Absolutely. That choice actually was made because it’s just a short film, and we wanted to be as clear as possible, so we want to make sure the world of Paul, it’s very boring, and everything is square and rigid, and whenever Paul goes outside, his world is very organic and fun and round. I think for us to make this statement very clearly, we tried to use these graphic shapes. We tried to use these tools to really tell the story, but that’s the reason why we went square and round. I don’t know if that would work in a feature, but we wanted to push as much as we could.
Were there specific inspirations for the piece? The short’s office sequences are reminiscent of dreary desk jockeying scenes in Billy Wilder’s The Apartment.
Yes, absolutely. We were looking a lot to Jacques Tati, who is a French filmmaker. We just love how he always builds sets and his work is always in pantomime, and there’s never much dialogue. Everything is based on the physicality, and I really like how playful his work is. There’s something very cartoony about the way he approached reality, and also Wes Anderson, because I like how he approaches everything through a more theatrical standpoint. It feels almost like you are sitting in front of a play when I watch Wes Anderson’s films. That’s what we tried to evoke in this short.
As you see, the camera is always flat. There’s never camera movements, except for the ending of the short, but we always tried to keep the camera still and centered because we wanted to convey that more theatrical feel to it. Those are probably the biggest influences that we had. We also love Terry Gilliam a lot. I just like how there’s something very real about his work. Even though it’s so fantastical, there’s something that everyone can really relate to on a deep level.
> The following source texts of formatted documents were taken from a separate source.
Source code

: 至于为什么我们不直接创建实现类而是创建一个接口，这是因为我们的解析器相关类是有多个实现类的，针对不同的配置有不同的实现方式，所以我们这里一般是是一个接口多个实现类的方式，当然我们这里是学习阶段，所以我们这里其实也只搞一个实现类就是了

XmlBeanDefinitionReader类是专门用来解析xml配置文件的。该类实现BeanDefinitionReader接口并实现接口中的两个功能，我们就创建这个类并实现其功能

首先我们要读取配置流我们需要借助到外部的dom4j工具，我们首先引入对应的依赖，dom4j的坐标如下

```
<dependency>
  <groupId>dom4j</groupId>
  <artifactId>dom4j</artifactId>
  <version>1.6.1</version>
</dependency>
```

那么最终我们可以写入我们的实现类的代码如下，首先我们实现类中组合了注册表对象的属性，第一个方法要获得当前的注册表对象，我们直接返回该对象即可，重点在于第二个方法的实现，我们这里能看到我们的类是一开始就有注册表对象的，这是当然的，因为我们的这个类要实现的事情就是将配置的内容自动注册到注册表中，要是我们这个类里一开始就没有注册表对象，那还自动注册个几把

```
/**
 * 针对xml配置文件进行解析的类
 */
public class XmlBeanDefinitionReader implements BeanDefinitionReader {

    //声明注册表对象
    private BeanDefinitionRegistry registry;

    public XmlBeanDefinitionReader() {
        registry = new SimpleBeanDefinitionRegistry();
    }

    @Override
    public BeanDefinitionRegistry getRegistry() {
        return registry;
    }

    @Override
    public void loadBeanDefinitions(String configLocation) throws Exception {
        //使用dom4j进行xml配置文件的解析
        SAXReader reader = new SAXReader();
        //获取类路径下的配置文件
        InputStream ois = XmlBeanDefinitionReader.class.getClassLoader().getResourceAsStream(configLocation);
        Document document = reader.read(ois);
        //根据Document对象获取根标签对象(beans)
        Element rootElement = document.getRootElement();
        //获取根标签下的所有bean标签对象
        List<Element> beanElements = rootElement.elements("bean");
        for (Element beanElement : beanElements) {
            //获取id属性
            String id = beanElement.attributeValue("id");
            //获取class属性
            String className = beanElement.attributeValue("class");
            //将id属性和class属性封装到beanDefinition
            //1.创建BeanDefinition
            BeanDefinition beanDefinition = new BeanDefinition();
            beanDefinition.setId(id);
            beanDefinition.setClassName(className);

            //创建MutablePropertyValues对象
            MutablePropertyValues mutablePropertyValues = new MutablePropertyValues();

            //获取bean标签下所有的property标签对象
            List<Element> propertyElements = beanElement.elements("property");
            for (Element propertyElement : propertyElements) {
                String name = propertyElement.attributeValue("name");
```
Did you take inspiration from video games, in terms of certain visual or sonic elements?
I guess we could say that, but I think it’s more we tried to evoke something that was more from the ’80s, because that’s the time I remember seeing those encyclopedias, and that’s the time I was born, and I think it’s a very nostalgic period for me.
We wanted to convey that Gloria Estefan kind of feel, something very fun and vibrant. We wanted to keep the sound effects very cool. I guess that’s why video games come to mind because a lot of those kinds of noise come from that era, the ’80s.
What did it mean to you to have your film placed in front of Moana, the major Disney animated film of the season?
It was a big honor for us to be in front of Ron [Clements] and John [Musker]’s film. I’m such a big fan of their work. For the studio to let me be in front of Moana, that’s a big honor. Even though the short, for me, it feels so personal, I’m glad that John Lasseter gave me this chance to do this short. It’s so personal to me and it looks so personal, but it’s still playing [with] such a big film like Moana, so I’m just really thrilled with the opportunity.
What was the biggest challenge you confronted with this project?
I feel that the biggest challenge was to really listen to my own voice, because I think the tendency is, you have an idea and then you try to just to go back to what is aesthetically beautiful, or what is Disney. Disney already has a very particular way that they approach their films and their look, but at the beginning I was swaying from my personal style because I was afraid of going all the way.
It was great because I had guidance from John Lasseter and many other directors that kept telling me, “No, Leo, you have to do what is yourself, and you have to be yourself.” They kept reminding me to go back to that, so that was great, and I think in the end we got something that was very me. When you watch the short, even though it was a Disney short, I think you can tell that there’s something different about it.
What’s up next for you?
Right now I’m helping with Frozen 2. That’s coming out in a few years. I hope to continue directing, too.